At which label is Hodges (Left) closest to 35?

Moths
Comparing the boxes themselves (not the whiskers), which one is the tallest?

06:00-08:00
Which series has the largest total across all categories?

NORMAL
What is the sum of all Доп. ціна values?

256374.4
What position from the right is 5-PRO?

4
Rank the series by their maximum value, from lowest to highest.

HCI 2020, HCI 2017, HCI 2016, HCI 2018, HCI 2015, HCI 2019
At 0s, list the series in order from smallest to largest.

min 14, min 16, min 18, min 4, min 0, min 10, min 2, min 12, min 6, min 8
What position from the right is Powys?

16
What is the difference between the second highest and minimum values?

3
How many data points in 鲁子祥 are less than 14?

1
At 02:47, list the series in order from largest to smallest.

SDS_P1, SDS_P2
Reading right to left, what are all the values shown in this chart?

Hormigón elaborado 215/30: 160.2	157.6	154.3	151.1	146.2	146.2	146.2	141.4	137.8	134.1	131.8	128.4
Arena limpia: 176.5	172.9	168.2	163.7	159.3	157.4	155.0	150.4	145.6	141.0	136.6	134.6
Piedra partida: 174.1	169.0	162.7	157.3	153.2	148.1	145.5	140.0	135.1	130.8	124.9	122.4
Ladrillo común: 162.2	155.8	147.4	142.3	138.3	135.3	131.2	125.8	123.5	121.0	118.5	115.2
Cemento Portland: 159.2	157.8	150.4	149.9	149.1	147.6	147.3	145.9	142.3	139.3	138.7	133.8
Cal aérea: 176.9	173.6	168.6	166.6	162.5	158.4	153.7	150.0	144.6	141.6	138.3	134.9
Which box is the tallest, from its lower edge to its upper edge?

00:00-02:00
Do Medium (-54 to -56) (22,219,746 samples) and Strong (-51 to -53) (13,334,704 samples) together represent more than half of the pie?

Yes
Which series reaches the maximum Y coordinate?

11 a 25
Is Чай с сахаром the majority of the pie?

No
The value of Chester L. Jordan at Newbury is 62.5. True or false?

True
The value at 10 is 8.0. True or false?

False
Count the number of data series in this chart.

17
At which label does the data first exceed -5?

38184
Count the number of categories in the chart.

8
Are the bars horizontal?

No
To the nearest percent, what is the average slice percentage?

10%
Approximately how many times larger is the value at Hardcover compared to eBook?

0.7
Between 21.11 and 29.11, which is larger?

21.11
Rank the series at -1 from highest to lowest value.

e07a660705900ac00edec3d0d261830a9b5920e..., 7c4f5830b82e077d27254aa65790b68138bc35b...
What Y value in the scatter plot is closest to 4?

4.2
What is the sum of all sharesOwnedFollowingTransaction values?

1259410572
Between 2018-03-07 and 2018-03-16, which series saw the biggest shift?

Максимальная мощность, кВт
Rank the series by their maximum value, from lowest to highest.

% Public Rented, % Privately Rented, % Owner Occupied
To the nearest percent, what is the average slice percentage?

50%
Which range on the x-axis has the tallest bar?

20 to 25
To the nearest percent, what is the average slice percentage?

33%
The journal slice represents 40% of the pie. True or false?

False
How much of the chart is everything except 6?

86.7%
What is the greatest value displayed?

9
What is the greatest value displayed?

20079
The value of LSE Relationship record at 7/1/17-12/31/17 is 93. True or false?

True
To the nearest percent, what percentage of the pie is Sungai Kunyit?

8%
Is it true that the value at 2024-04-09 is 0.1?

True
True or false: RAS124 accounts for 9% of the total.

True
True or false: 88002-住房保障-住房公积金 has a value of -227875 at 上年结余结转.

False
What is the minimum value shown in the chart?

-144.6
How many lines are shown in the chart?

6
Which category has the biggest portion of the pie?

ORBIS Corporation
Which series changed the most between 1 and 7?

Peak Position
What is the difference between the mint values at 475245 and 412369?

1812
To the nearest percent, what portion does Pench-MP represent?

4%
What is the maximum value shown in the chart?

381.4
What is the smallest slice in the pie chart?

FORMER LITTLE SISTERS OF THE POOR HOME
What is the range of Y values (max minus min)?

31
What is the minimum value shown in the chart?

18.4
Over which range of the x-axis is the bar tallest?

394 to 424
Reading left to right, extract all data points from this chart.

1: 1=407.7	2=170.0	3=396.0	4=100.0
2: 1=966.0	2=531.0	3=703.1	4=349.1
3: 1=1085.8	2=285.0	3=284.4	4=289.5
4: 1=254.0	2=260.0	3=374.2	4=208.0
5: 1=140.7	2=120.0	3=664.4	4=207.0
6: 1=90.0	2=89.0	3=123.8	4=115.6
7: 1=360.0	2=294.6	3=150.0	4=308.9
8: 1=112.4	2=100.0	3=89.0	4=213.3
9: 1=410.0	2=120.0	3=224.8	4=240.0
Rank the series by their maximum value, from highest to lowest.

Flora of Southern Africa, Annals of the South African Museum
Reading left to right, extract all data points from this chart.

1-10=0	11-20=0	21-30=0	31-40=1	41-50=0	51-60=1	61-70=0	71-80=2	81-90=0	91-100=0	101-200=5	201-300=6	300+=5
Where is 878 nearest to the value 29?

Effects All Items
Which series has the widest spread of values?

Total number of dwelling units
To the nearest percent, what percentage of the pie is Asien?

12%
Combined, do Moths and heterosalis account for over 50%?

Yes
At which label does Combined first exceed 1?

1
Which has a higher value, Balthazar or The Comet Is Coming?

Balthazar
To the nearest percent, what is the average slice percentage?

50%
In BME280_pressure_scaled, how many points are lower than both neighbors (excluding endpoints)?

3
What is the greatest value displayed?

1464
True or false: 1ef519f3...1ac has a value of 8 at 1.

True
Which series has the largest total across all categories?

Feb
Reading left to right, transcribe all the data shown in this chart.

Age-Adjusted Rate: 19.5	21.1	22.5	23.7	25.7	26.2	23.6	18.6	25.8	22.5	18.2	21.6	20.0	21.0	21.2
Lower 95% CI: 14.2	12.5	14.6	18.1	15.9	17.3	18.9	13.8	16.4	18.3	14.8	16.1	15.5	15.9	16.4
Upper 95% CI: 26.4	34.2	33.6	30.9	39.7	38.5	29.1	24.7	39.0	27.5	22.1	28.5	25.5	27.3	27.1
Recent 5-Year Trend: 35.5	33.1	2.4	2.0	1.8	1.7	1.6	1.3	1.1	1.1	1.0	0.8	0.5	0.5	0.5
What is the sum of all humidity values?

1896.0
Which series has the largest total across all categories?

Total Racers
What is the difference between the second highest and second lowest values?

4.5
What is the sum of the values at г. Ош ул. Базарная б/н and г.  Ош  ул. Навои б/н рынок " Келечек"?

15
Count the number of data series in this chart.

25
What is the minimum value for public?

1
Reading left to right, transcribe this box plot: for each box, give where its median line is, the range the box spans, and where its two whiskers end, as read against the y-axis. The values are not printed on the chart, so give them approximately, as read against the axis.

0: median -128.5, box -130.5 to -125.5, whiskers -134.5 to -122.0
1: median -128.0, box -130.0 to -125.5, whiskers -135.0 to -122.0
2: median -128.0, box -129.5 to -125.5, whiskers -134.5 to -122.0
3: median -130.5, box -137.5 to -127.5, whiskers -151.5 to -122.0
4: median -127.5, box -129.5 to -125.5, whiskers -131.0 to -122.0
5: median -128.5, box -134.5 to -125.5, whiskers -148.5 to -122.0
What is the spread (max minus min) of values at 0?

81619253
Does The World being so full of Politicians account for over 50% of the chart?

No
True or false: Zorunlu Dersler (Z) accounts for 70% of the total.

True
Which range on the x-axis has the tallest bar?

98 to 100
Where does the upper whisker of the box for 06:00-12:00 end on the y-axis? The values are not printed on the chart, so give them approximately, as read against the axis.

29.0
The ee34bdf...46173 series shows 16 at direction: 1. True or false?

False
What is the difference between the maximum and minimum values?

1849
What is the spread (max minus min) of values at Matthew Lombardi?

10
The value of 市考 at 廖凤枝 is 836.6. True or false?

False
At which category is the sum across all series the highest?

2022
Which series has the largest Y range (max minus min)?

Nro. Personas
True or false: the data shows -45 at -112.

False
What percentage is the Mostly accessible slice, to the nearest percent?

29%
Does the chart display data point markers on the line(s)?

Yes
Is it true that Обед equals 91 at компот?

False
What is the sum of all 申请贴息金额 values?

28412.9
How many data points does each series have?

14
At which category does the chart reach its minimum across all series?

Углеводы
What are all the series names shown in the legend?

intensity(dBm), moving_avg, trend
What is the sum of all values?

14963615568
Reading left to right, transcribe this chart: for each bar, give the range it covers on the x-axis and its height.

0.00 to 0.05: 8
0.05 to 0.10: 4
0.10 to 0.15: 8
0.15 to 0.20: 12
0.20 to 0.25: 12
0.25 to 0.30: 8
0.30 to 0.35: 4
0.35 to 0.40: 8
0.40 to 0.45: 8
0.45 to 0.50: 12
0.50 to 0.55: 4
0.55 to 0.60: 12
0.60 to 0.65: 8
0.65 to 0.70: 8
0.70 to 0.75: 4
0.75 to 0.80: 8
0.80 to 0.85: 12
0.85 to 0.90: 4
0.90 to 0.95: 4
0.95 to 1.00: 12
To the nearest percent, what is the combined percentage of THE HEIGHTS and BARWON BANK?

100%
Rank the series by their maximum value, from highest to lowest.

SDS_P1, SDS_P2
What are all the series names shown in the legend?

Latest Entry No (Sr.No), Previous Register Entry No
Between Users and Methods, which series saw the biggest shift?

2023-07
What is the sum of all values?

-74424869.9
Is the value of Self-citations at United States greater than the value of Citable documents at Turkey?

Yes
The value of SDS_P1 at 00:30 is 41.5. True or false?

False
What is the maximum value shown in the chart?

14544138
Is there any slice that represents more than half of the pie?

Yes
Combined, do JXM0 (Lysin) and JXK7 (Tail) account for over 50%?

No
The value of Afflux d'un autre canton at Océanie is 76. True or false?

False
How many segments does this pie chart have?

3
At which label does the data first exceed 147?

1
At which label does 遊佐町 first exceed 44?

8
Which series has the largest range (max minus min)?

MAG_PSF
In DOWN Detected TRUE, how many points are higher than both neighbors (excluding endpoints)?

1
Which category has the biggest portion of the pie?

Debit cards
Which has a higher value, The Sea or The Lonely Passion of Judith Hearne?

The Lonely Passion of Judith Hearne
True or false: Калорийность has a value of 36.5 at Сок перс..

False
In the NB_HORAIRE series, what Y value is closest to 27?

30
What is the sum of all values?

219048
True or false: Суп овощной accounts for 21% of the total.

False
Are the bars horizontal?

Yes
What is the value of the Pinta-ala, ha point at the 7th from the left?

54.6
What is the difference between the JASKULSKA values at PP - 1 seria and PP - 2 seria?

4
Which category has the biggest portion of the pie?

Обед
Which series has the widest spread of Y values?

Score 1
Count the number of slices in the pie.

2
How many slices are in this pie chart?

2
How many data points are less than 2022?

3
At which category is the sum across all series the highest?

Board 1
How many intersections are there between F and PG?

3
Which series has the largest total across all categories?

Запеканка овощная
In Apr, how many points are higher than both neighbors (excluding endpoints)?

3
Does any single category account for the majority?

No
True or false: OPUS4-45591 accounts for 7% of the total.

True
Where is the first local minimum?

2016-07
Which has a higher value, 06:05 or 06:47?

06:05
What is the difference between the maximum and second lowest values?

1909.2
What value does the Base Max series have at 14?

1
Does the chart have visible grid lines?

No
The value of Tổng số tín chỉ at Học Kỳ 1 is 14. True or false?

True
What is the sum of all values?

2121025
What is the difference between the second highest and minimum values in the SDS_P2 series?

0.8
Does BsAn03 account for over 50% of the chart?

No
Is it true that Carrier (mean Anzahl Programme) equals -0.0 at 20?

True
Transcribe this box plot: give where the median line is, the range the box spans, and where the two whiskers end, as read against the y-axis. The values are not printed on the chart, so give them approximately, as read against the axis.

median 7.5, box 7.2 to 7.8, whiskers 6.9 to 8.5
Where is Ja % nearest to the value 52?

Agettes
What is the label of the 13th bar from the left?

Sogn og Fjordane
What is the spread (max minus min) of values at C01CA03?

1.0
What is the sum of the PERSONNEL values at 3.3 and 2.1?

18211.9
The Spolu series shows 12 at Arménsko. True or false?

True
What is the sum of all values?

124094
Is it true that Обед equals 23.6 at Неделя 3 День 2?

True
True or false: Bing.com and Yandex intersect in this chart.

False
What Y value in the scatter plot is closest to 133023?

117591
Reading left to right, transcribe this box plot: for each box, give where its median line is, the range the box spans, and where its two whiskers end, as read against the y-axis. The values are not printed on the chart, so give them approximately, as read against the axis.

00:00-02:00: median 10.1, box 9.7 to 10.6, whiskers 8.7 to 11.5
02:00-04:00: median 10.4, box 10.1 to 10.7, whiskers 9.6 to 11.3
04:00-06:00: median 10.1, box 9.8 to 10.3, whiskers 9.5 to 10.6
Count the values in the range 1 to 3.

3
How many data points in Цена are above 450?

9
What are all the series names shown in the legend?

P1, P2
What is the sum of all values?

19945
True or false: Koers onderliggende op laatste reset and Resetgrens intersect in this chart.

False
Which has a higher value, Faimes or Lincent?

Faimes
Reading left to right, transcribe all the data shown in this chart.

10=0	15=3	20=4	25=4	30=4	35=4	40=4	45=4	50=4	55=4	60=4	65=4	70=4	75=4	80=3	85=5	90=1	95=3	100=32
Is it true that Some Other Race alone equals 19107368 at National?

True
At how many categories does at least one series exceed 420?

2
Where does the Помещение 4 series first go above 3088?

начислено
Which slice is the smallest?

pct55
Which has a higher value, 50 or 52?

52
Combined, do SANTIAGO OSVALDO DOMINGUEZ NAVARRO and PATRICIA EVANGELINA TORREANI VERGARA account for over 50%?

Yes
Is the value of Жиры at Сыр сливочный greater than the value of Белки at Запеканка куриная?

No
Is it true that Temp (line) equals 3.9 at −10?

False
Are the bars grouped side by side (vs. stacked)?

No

-=-=-

* Exercise *
Present the lines above, from the first one up to and including the line containing "highest and minimum values?", as a JSON list of strings with one string per line, leaving out blank lines.

* Problem solution *
[
  "At which label is Hodges (Left) closest to 35?",
  "Moths",
  "Comparing the boxes themselves (not the whiskers), which one is the tallest?",
  "06:00-08:00",
  "Which series has the largest total across all categories?",
  "NORMAL",
  "What is the sum of all Доп. ціна values?",
  "256374.4",
  "What position from the right is 5-PRO?",
  "4",
  "Rank the series by their maximum value, from lowest to highest.",
  "HCI 2020, HCI 2017, HCI 2016, HCI 2018, HCI 2015, HCI 2019",
  "At 0s, list the series in order from smallest to largest.",
  "min 14, min 16, min 18, min 4, min 0, min 10, min 2, min 12, min 6, min 8",
  "What position from the right is Powys?",
  "16",
  "What is the difference between the second highest and minimum values?"
]